What this task involves — In the commentary below, list everything that the red cabin lights illuminated inside the aircraft.

Commentary: Separated by Generations and Branches, Reunited in Service

Combined Joint Task Force - Horn of Africa
Story by Senior Airman Michelle Ferrari

Date: 05.15.2026
Posted: 05.15.2026 18:35
News ID: 565446
Separated by Generations and Branches, Reunited in Service

The rotors of the MV-22B Osprey cut through the East African night as red cabin lights illuminated Marines, aircrew, and mission equipment inside the aircraft.

Somewhere below us stretched the Horn of Africa; vast, distant, and beautiful in a way only Africa can be at night. I sat in the back seat of the aircraft preparing to document an East Africa Response Force mission to support regional readiness and interoperability across Combined Joint Task Force - Horn of Africa area of responsibility.

As I looked out across the darkness, it was difficult not to think about the fact that somewhere in that same region my son, U.S. Army Spc. Nicolas Ferrari, was also deployed, carrying his own responsibilities, mission, and uncertainty far from home.

What my son did not know was that this mission would reunite us for the first time since deploying.

For months, people throughout my deployment had asked me the same question:

“Have you seen your son yet?”

Every time, my answer was the same:

“No, not yet.”

I knew my son would deploy to East Africa at some point during my time there, but delay after delay pushed his arrival further back. As the months passed, opportunities became smaller, timelines tighter, and the possibility of seeing each other began to feel less realistic.

At one point, I was displaced, ending up farther away from where he was expected to arrive. My deployment was nearing its end, and quietly, I had started accepting that our paths might never cross while we were both overseas.

Listing —

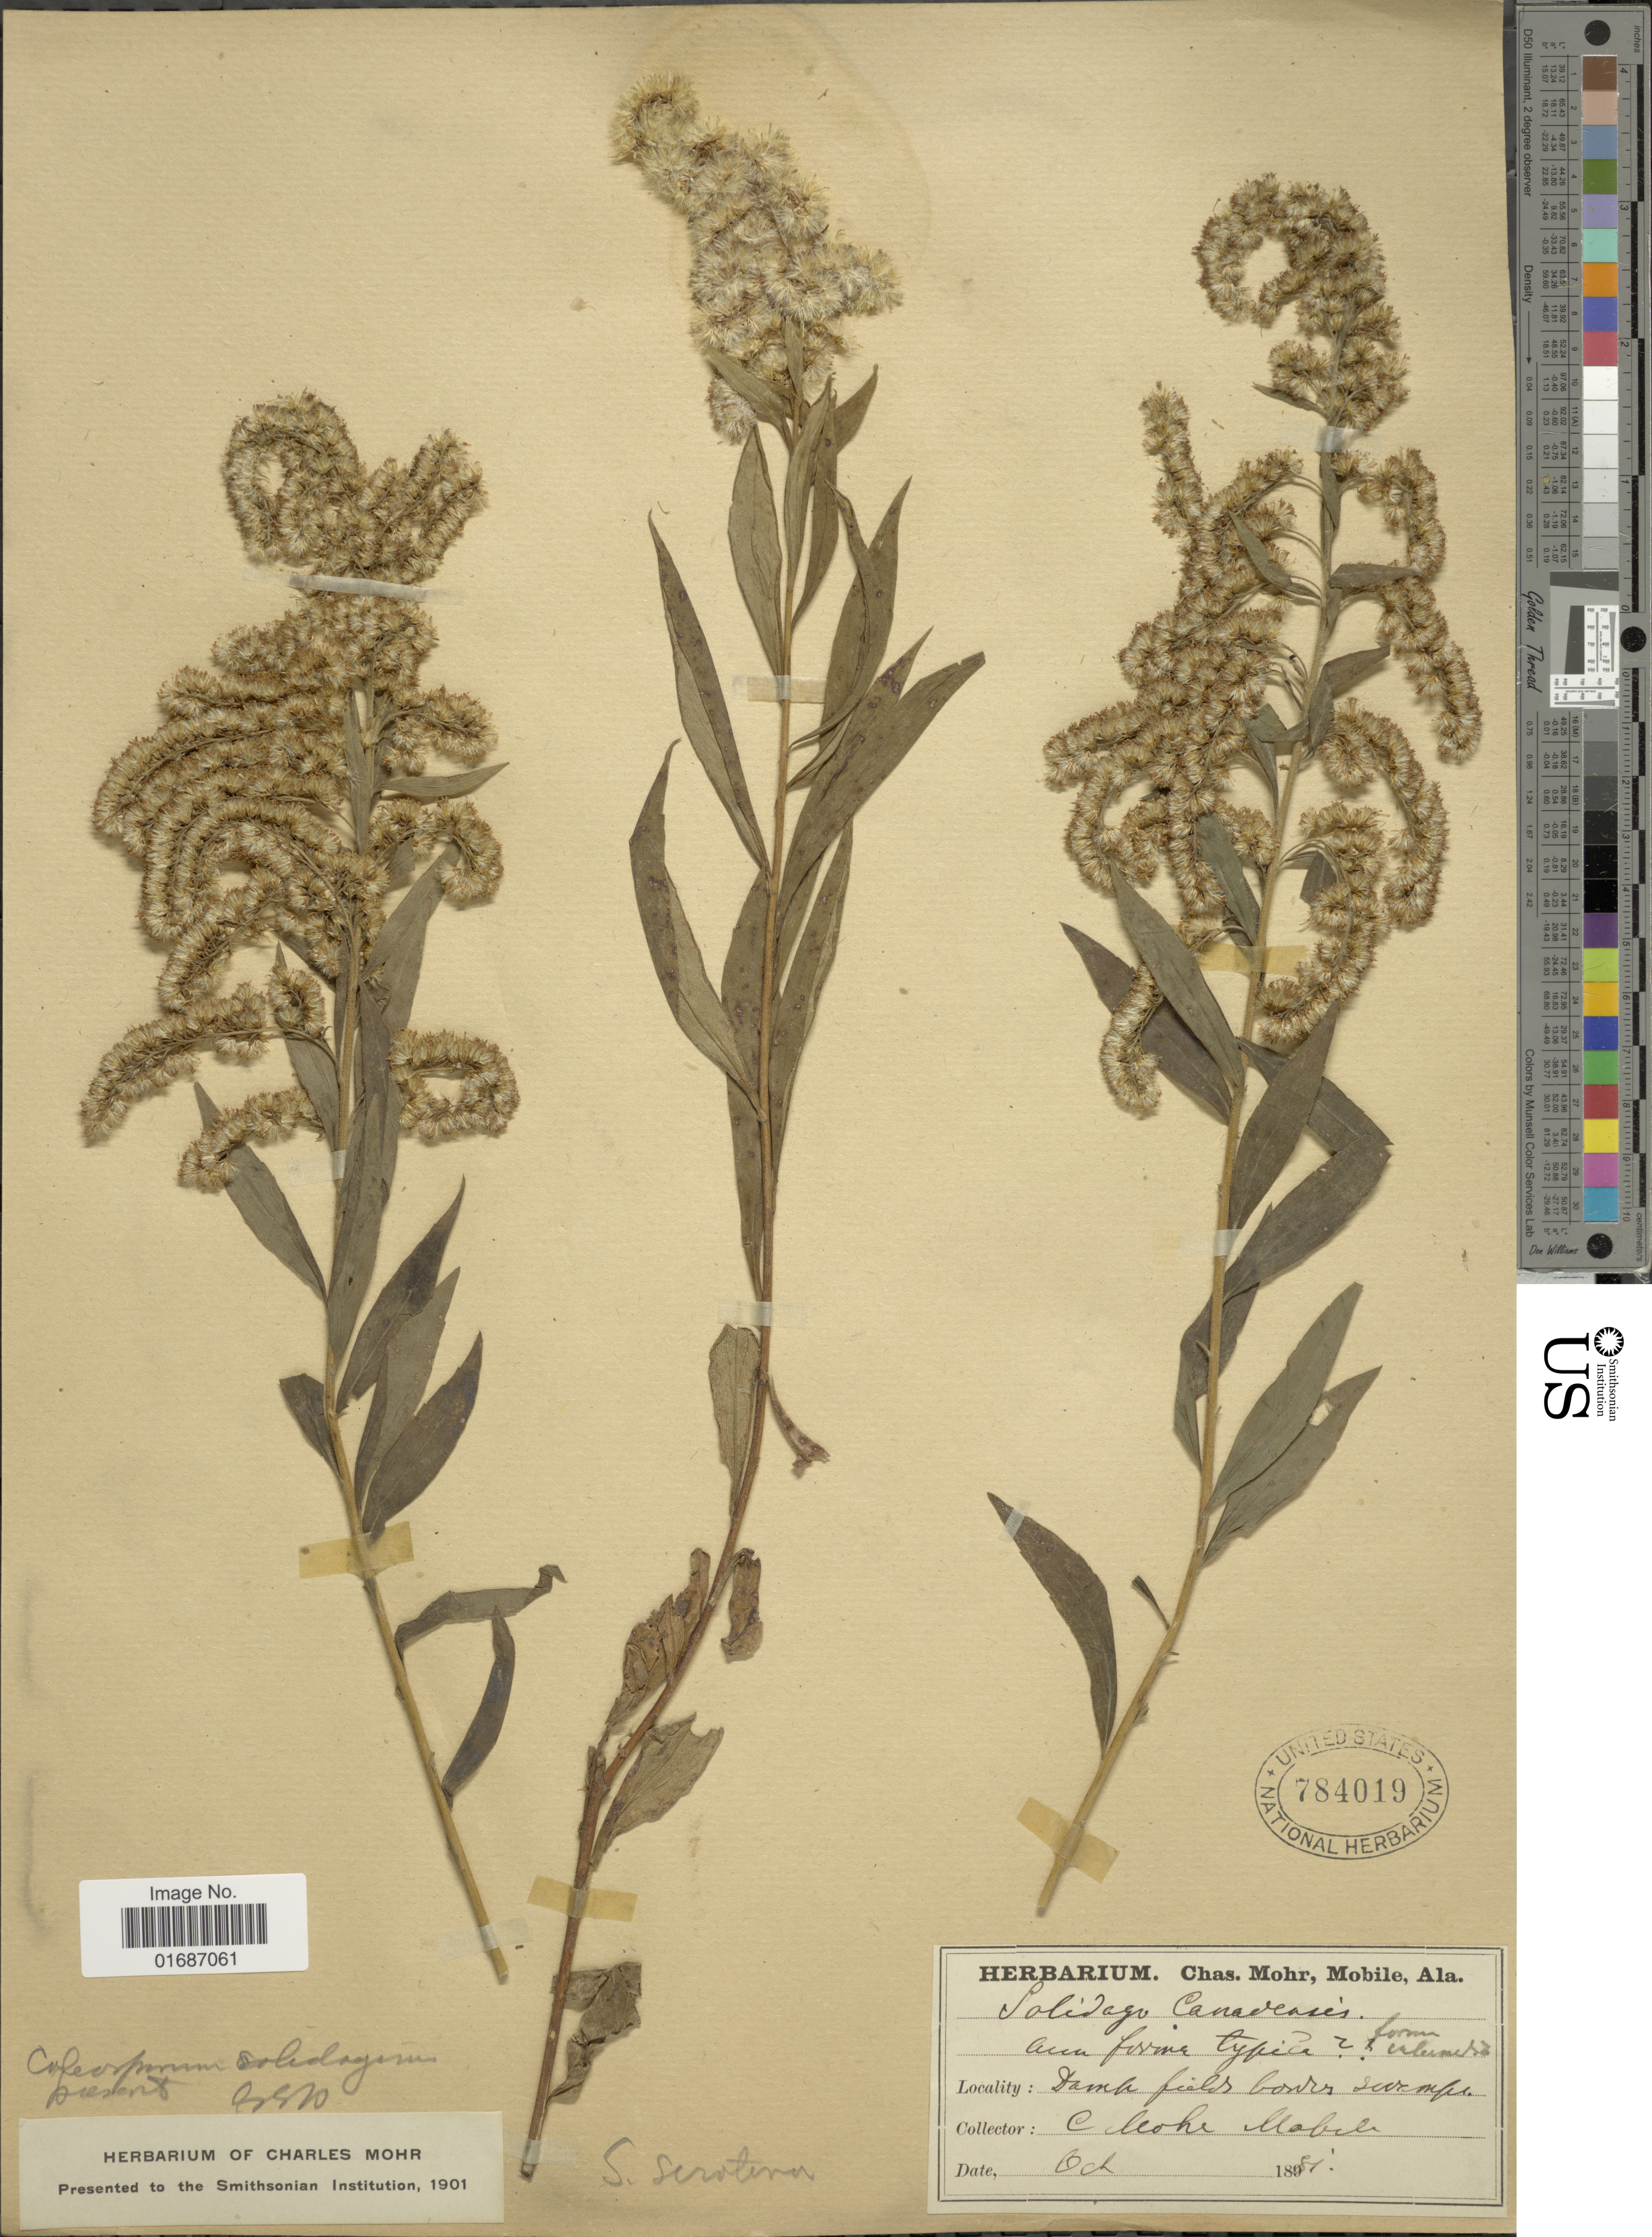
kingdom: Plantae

==

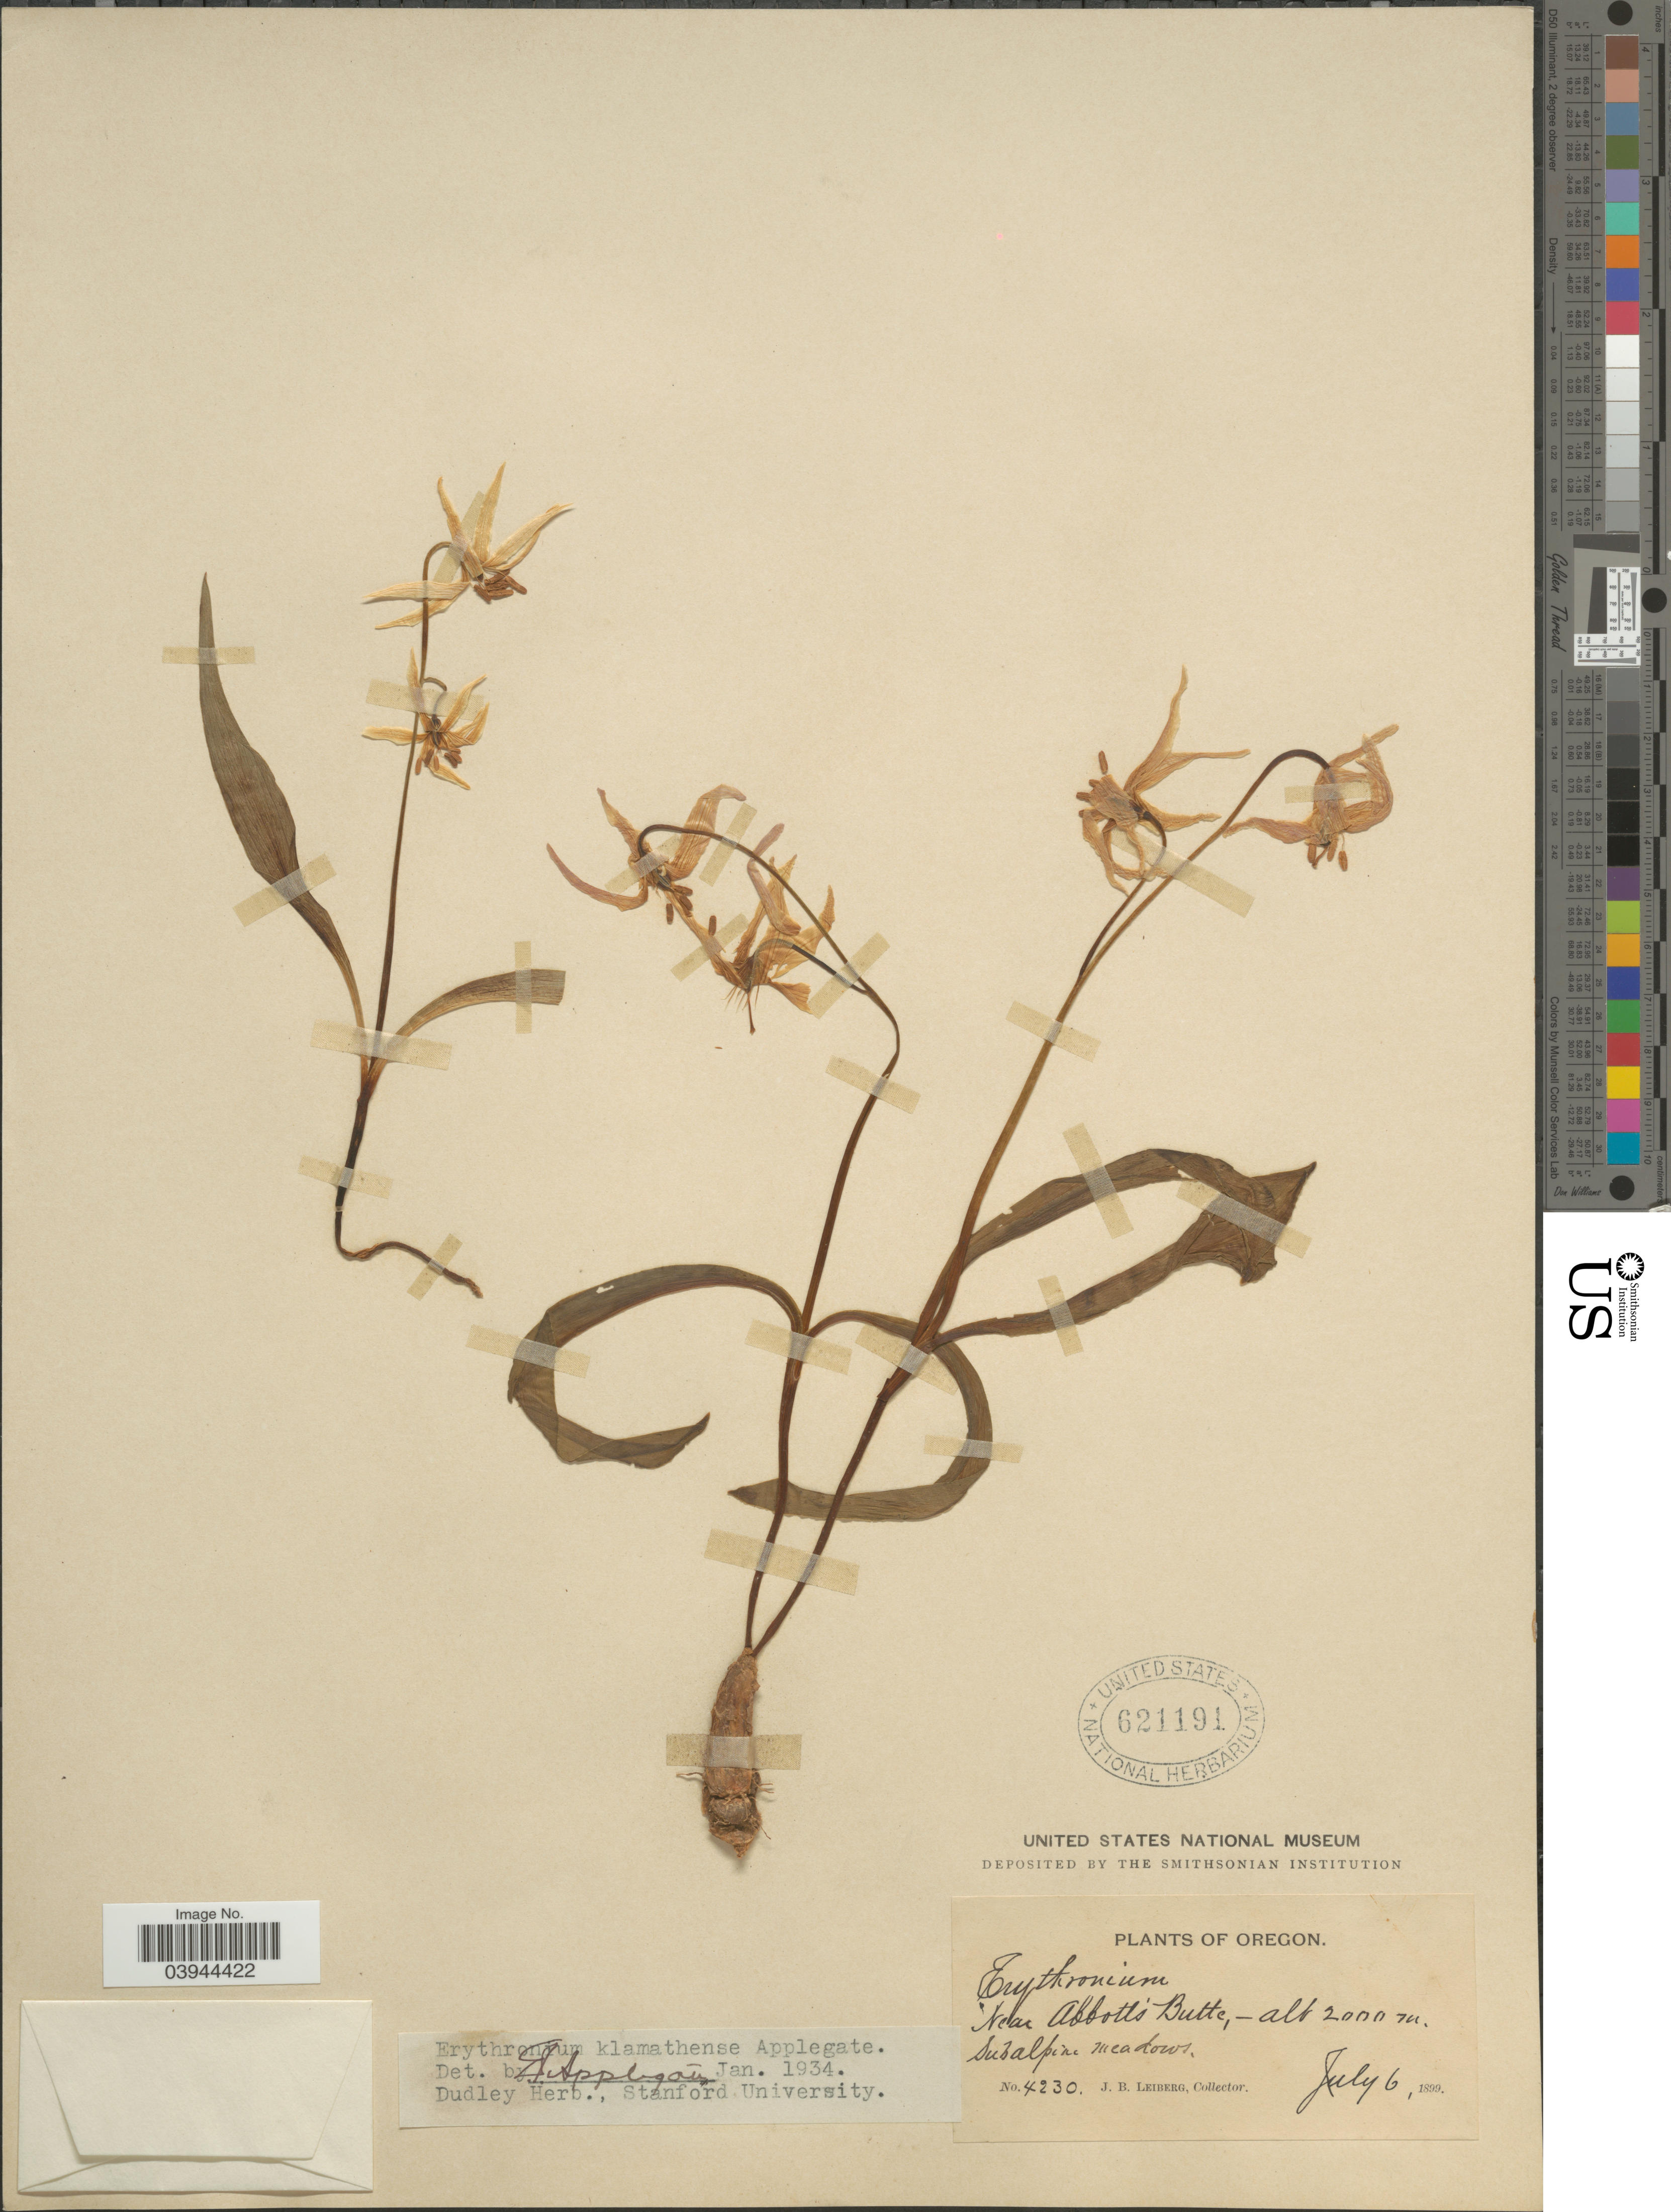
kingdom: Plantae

Solution to this problem — Marines, aircrew, and mission equipment.